I was first surprised at how similar this watch is to this Richard Lange piece, but after watching the entire video it made sense.


----------



## rationaltime (May 1, 2008)

That is impressive work. I like the 3/4 plate and bridge sitting on it.
They are so appealing with their harmonious shapes.


Thanks,
rationaltime


----------



## swl75 (Dec 27, 2015)

Gorgeous watch.


----------



## HoustonHorn (May 10, 2017)

Thanks for this, beautiful.


----------



## montelatici (Apr 28, 2006)

Roman numerals alone make this an impressive looking watch, combined with the movement that there is a you tube video about, it is truly a masterpiece.


----------



## ike2112 (Jul 27, 2015)

Where can you actually buy pieces like this?

As my watch collection has grown I find myself looking more toward independents for something new. I'd been saving for an FP Journe but they've taken off. Many of these brands, its actually difficult to work out how to even buy one!


----------



## StufflerMike (Mar 23, 2010)

ike2112 said:


> Where can you actually buy pieces like this?
> As my watch collection has grown I find myself looking more toward independents for something new.

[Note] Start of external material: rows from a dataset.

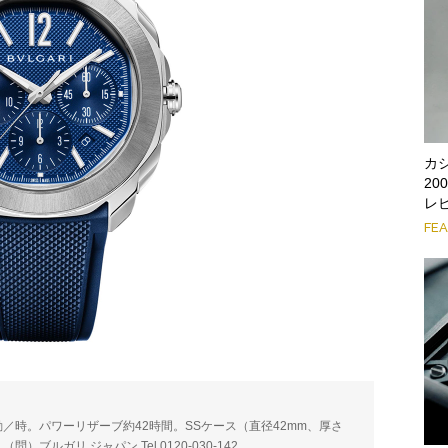
カ
2
レ
FE
00振動／時。パワーリザーブ約42時間。SSケース（直径42mm、厚さ
）ブルガリ ジャパン Tel.0120-030-142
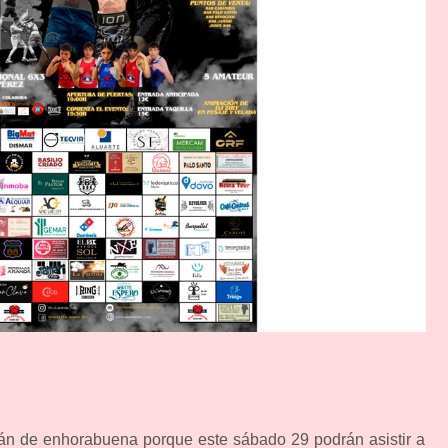
tán de enhorabuena porque este sábado 29 podrán asistir a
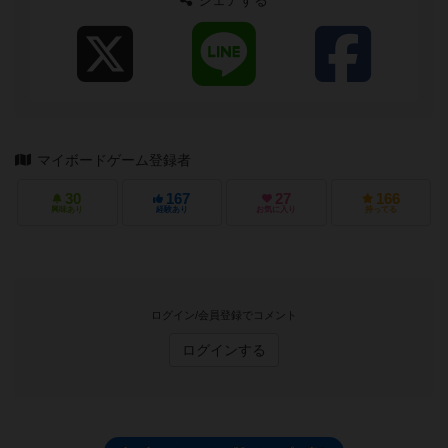
マイボードゲーム登録者
30
167
27
166
興味あり
経験あり
お気に入り
持ってる
ログイン/会員登録でコメント
ログインする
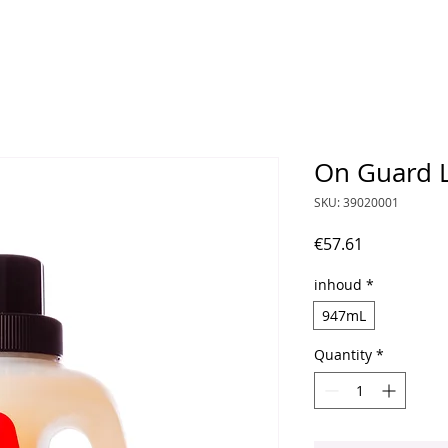
On Guard 
SKU: 39020001
Price
€57.61
inhoud
*
947mL
Quantity
*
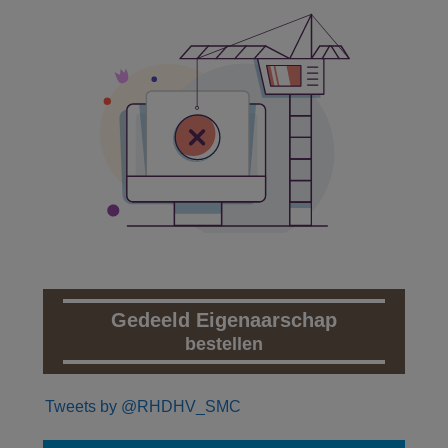
Gedeeld Eigenaarschap
bestellen
Tweets by @RHDHV_SMC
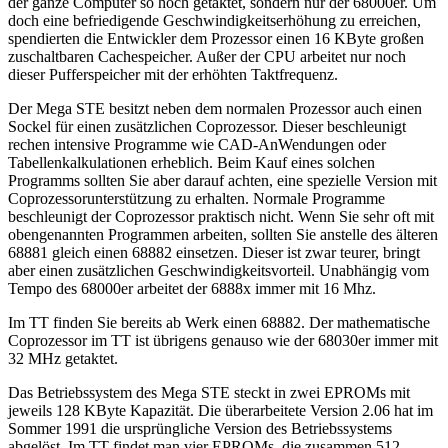
der ganze Computer so hoch getaktet, sondern nur der 68000er. Um
doch eine befriedigende Geschwindigkeitserhöhung zu erreichen,
spendierten die Entwickler dem Prozessor einen 16 KByte großen
zuschaltbaren Cachespeicher. Außer der CPU arbeitet nur noch
dieser Pufferspeicher mit der erhöhten Taktfrequenz.
Der Mega STE besitzt neben dem normalen Prozessor auch einen
Sockel für einen zusätzlichen Coprozessor. Dieser beschleunigt
rechen intensive Programme wie CAD-AnWendungen oder
Tabellenkalkulationen erheblich. Beim Kauf eines solchen
Programms sollten Sie aber darauf achten, eine spezielle Version mit
Coprozessorunterstützung zu erhalten. Normale Programme
beschleunigt der Coprozessor praktisch nicht. Wenn Sie sehr oft mit
obengenannten Programmen arbeiten, sollten Sie anstelle des älteren
68881 gleich einen 68882 einsetzen. Dieser ist zwar teurer, bringt
aber einen zusätzlichen Geschwindigkeitsvorteil. Unabhängig vom
Tempo des 68000er arbeitet der 6888x immer mit 16 Mhz.
Im TT finden Sie bereits ab Werk einen 68882. Der mathematische
Coprozessor im TT ist übrigens genauso wie der 68030er immer mit
32 MHz getaktet.
Das Betriebssystem des Mega STE steckt in zwei EPROMs mit
jeweils 128 KByte Kapazität. Die überarbeitete Version 2.06 hat im
Sommer 1991 die ursprüngliche Version des Betriebssystems
abgelöst. Im TT findet man vier EPROMs, die zusammen 512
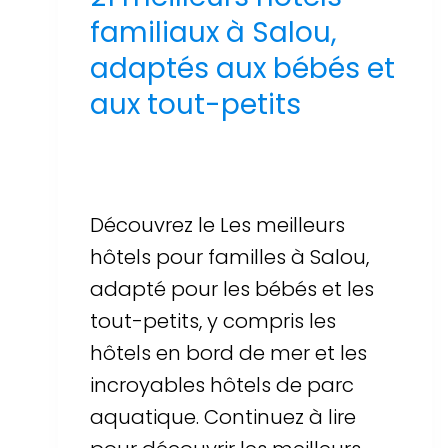
familiaux à Salou,
adaptés aux bébés et
aux tout-petits
Par
Sergi Llop Penella
16 de juin de 2026
Découvrez le Les meilleurs
hôtels pour familles à Salou,
adapté pour les bébés et les
tout-petits, y compris les
hôtels en bord de mer et les
incroyables hôtels de parc
aquatique. Continuez à lire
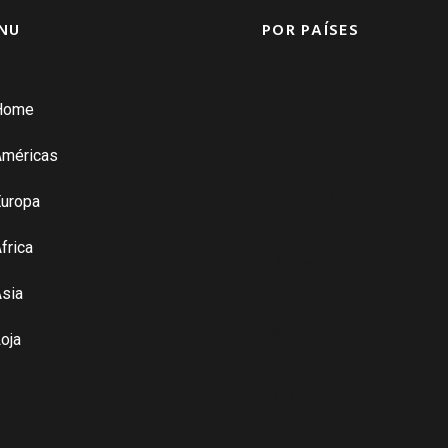
NU
POR PAÍSES
Home
França ➚
Américas
Alemanha ➚
uropa
frica
Bélgica ➚
sia
Espanha ➚
oja
Itália ➚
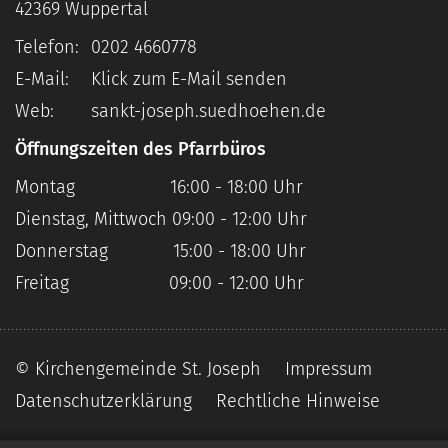
42369
Wuppertal
Telefon:
0202 4660778
E-Mail:
Klick zum E-Mail senden
Web:
sankt-joseph.suedhoehen.de
Öffnungszeiten des Pfarrbüros
Montag 16:00 - 18:00 Uhr
Dienstag, Mittwoch 09:00 - 12:00 Uhr
Donnerstag 15:00 - 18:00 Uhr
Freitag 09:00 - 12:00 Uhr
© Kirchengemeinde St. Joseph
Impressum
Datenschutzerklärung
Rechtliche Hinweise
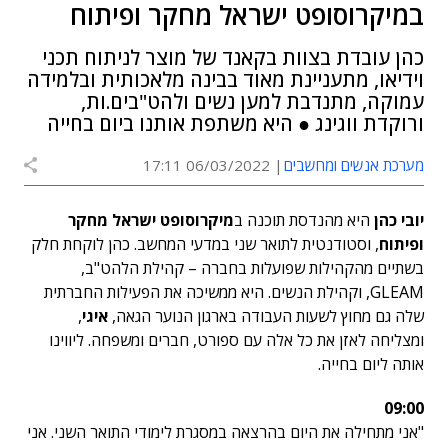
במיקרוסופט ישראל מחקר ופיתוח
כהן עובדת בצוות בקאנד של מוצר לניתוח תכני
וידיאו, מתעניינת מאוד בבינה מלאכותית ובלמידה
עמוקה, מתנדבת למען נשים ולהט"בים.ות,
ורוקדת ווגינג ● היא משתפת אותנו ביום בחייה
מערכת אנשים ומחשבים
06/03/2022 17:11
יובי כהן
היא מהנדסת תוכנה ב
מיקרוסופט ישראל מחקר
ופיתוח
, וסטודנטית לתואר שני במדעי המחשב. כהן לוקחת חלק
בשתיים מהקהילות שפועלות בחברה – קהילת הלהט"ב,
GLEAM, וקהילת הנשים. היא ממשיכה את הפעילות החברתית
שלה גם מחוץ לשעות העבודה בארגון הנוער הגאה,
איגי
,
ומצליחה לאזן את כל אלה עם ספורט, חברים ומשפחה. ליווינו
אותה ליום בחייה.
09:00
"אני מתחילה את היום בהרצאה במסגרת לימודי התואר השני. אני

First of all: you can’t buy the Meisterwerk for obvious reasons. Johannes Kallinich created the Meisterwerk to become a master watchmaker, so it is a unique piece of Glashütte watchmaking.
Second: Johannes is not an independent watchmaker like you would find among the AHCI members. Shouldn‘t be a big problem to order a timepiece from an independent watchmaker, the issue I see is the waiting time (1 year upwards). Of course, due to huge interest some of same have closed their order books. Simply because they can‘t answer the demand. Anyway, all of them can be contacted by email and I am sure they will be happy to answer your request.


----------